As millions of boomers cross the threshold into midlife, the discussion about longer lives in America has been entirely about the staggering economic costs of a dramatically aging society.
But in his latest book – The Big Shift: Navigating the New Stage Beyond Midlife – Encore.org founder and CEO Marc Freedman issues an impassioned call to accept the decades opening up between midlife and anything approximating old age for what they really are: a new stage of life, an encore phase.
The New York Times calls The Big Shift “an imaginative work with the potential to affect our individual lives and our collective future.” The Wall Street Journal says it’s “invaluable and inspiring reading.” And USA Today hails Freedman as “a natural storyteller, a deep researcher and a forward thinker.”
Q & A With Marc Freedman
Q: What motivated you to write The Big Shift? Turning 50?
A: In a sense, it was turning 50. After 25 years of working, I was exhausted. My wife and two sons, then 1 and 3 years old, made plans for a two-week road trip. When I made the reservations, I asked the hotel clerk for an AARP discount … and two cribs. That odd combination of discounts and requests – signs of what once indicated distinct parts of the life cycle separated by decades – made one thing abundantly clear and personal: The old map of life, which guided us for generations, was rapidly becoming an anachronism.
Q: What’s wrong with the old map of life?
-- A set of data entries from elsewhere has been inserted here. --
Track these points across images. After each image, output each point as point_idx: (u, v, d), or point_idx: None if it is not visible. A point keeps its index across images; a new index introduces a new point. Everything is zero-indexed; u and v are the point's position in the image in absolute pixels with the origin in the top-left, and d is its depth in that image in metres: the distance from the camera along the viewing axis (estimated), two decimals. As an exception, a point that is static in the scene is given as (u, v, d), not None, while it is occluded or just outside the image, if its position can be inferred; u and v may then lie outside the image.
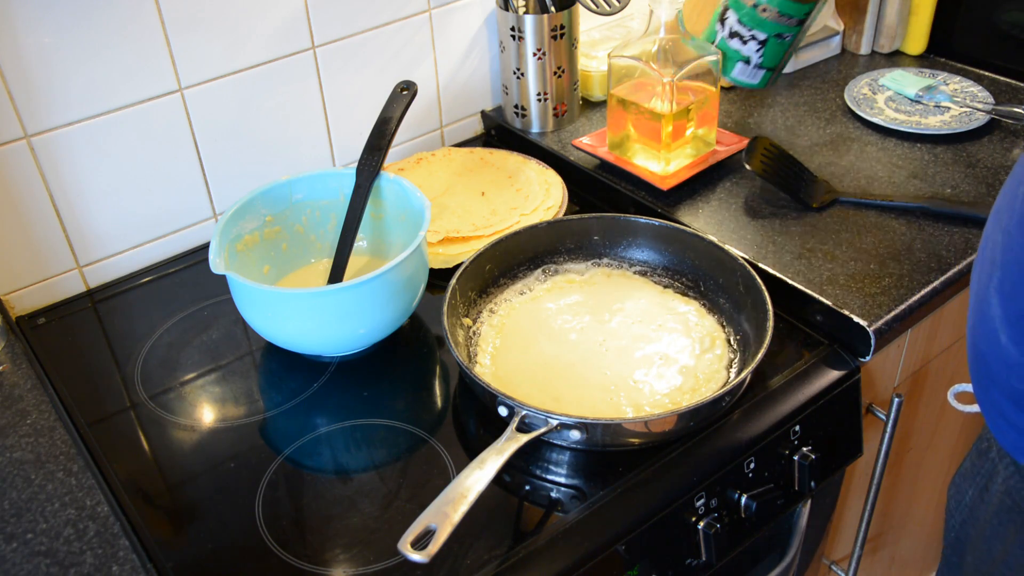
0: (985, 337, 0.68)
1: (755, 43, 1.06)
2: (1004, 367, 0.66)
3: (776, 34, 1.05)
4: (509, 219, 1.05)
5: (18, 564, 0.70)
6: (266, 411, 0.88)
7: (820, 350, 0.90)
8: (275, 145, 1.11)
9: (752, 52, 1.07)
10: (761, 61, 1.08)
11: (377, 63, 1.14)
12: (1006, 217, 0.65)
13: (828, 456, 0.89)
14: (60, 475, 0.77)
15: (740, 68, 1.09)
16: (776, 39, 1.06)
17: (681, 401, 0.82)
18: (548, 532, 0.74)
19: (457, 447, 0.82)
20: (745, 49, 1.08)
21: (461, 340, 0.88)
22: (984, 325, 0.68)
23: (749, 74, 1.09)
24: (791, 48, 1.08)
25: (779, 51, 1.07)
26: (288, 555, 0.73)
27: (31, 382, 0.88)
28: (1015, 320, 0.64)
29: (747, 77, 1.10)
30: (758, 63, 1.08)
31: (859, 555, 1.08)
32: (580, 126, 1.25)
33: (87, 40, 0.93)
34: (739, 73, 1.10)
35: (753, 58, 1.07)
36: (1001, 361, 0.66)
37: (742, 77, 1.10)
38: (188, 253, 1.10)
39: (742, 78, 1.10)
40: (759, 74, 1.09)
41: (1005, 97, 1.22)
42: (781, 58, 1.08)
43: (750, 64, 1.08)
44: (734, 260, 0.90)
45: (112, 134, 0.99)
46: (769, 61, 1.08)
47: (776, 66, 1.09)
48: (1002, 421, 0.69)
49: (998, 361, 0.67)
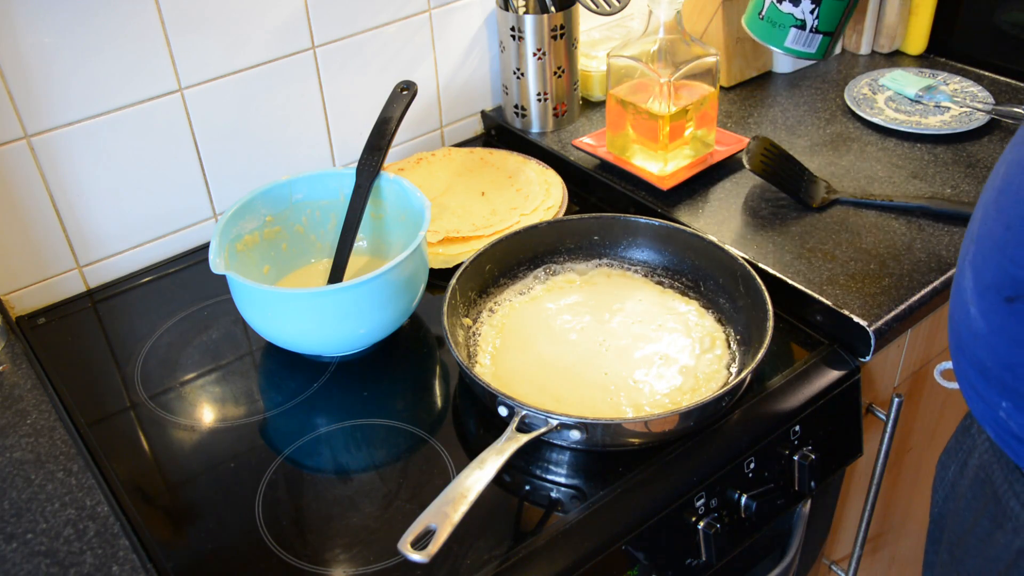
0: (958, 308, 0.71)
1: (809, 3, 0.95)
2: (972, 337, 0.68)
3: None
4: (509, 219, 1.05)
5: (18, 564, 0.70)
6: (266, 411, 0.88)
7: (820, 350, 0.90)
8: (275, 145, 1.11)
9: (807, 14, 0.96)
10: (817, 24, 0.96)
11: (377, 63, 1.14)
12: (985, 193, 0.67)
13: (828, 456, 0.89)
14: (60, 475, 0.77)
15: (794, 35, 0.99)
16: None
17: (681, 401, 0.82)
18: (548, 532, 0.74)
19: (457, 447, 0.82)
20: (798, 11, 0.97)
21: (461, 340, 0.88)
22: (958, 296, 0.71)
23: (805, 41, 0.99)
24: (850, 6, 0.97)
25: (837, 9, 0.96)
26: (288, 555, 0.73)
27: (31, 382, 0.88)
28: (983, 292, 0.66)
29: (802, 45, 0.99)
30: (814, 26, 0.97)
31: (859, 555, 1.08)
32: (580, 126, 1.25)
33: (87, 40, 0.93)
34: (793, 41, 0.99)
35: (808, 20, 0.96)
36: (970, 332, 0.69)
37: (796, 46, 0.99)
38: (188, 253, 1.10)
39: (797, 47, 0.99)
40: (816, 40, 0.99)
41: (1005, 97, 1.22)
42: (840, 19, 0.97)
43: (805, 28, 0.97)
44: (734, 260, 0.90)
45: (112, 134, 0.99)
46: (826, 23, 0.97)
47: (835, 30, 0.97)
48: (971, 391, 0.71)
49: (968, 332, 0.69)
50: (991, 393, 0.68)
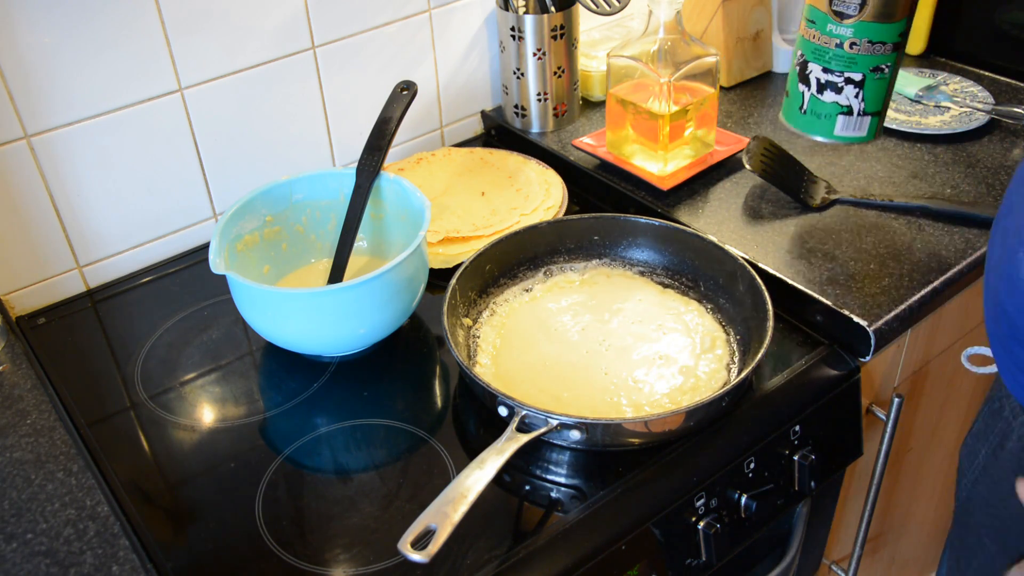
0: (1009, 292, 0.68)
1: (852, 87, 0.94)
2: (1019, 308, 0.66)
3: (872, 68, 0.93)
4: (509, 219, 1.05)
5: (18, 564, 0.70)
6: (266, 411, 0.88)
7: (820, 350, 0.90)
8: (275, 145, 1.11)
9: (851, 99, 0.95)
10: (864, 107, 0.95)
11: (377, 63, 1.14)
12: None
13: (828, 456, 0.89)
14: (60, 475, 0.77)
15: (842, 123, 0.98)
16: (874, 75, 0.94)
17: (681, 401, 0.82)
18: (548, 532, 0.74)
19: (457, 447, 0.82)
20: (842, 98, 0.96)
21: (461, 340, 0.88)
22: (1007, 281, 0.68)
23: (854, 125, 0.97)
24: (892, 81, 0.95)
25: (881, 87, 0.94)
26: (288, 555, 0.73)
27: (31, 382, 0.88)
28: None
29: (852, 130, 0.98)
30: (861, 109, 0.96)
31: (859, 555, 1.08)
32: (580, 126, 1.25)
33: (87, 40, 0.93)
34: (842, 129, 0.98)
35: (855, 105, 0.96)
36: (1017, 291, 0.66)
37: (846, 132, 0.98)
38: (188, 253, 1.10)
39: (847, 133, 0.98)
40: (864, 122, 0.97)
41: (1005, 97, 1.22)
42: (885, 96, 0.95)
43: (852, 113, 0.96)
44: (734, 260, 0.90)
45: (112, 134, 0.99)
46: (873, 103, 0.96)
47: (882, 108, 0.96)
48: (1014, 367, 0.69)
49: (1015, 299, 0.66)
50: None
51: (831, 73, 0.95)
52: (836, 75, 0.94)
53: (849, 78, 0.94)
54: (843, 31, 0.92)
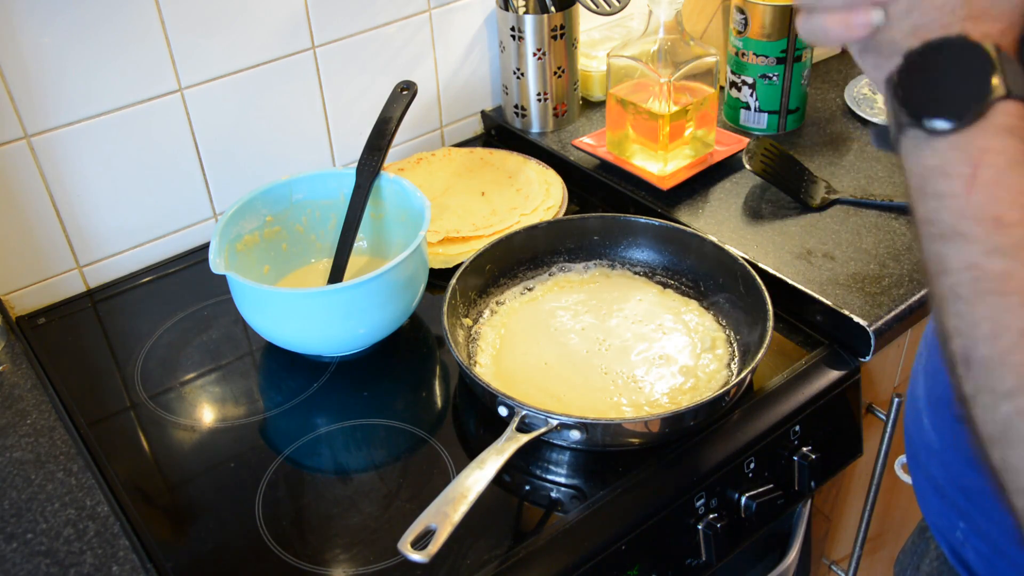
0: (911, 418, 0.68)
1: (747, 88, 1.16)
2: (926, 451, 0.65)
3: (761, 75, 1.13)
4: (509, 219, 1.05)
5: (18, 564, 0.70)
6: (266, 411, 0.88)
7: (820, 350, 0.90)
8: (275, 145, 1.11)
9: (748, 97, 1.16)
10: (759, 105, 1.16)
11: (377, 63, 1.14)
12: None
13: (828, 456, 0.89)
14: (60, 475, 0.77)
15: (744, 115, 1.18)
16: (763, 80, 1.14)
17: (681, 401, 0.82)
18: (548, 532, 0.74)
19: (457, 447, 0.82)
20: (742, 95, 1.17)
21: (461, 340, 0.88)
22: (911, 404, 0.68)
23: (754, 120, 1.18)
24: (790, 88, 1.14)
25: (772, 93, 1.15)
26: (288, 555, 0.73)
27: (31, 382, 0.88)
28: (935, 403, 0.63)
29: (753, 123, 1.18)
30: (757, 107, 1.16)
31: (859, 555, 1.08)
32: (580, 126, 1.25)
33: (87, 40, 0.93)
34: (745, 120, 1.18)
35: (751, 103, 1.16)
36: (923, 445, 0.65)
37: (749, 124, 1.18)
38: (188, 253, 1.10)
39: (750, 124, 1.18)
40: (763, 118, 1.17)
41: (1005, 97, 1.21)
42: (780, 100, 1.15)
43: (751, 110, 1.17)
44: (734, 260, 0.90)
45: (112, 134, 0.99)
46: (768, 104, 1.16)
47: (778, 109, 1.16)
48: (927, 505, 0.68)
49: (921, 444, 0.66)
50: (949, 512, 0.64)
51: (734, 74, 1.17)
52: (736, 76, 1.16)
53: (744, 80, 1.15)
54: (738, 43, 1.14)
A: We’ve been remarkably adept at extending lives, but our imagination and innovation in remaking the shape of those longer lives have been struggling to keep pace. Individuals left in that lurch, in this unstable space that has no name, face a contradictory culture, incoherent policies, and a society that seems in denial that this period even exists. We need to create a new stage between the end of the middle years and the beginning of retirement and old age, an “encore” stage of life characterized by purpose, contribution and commitment, particularly to the well-being of future generations.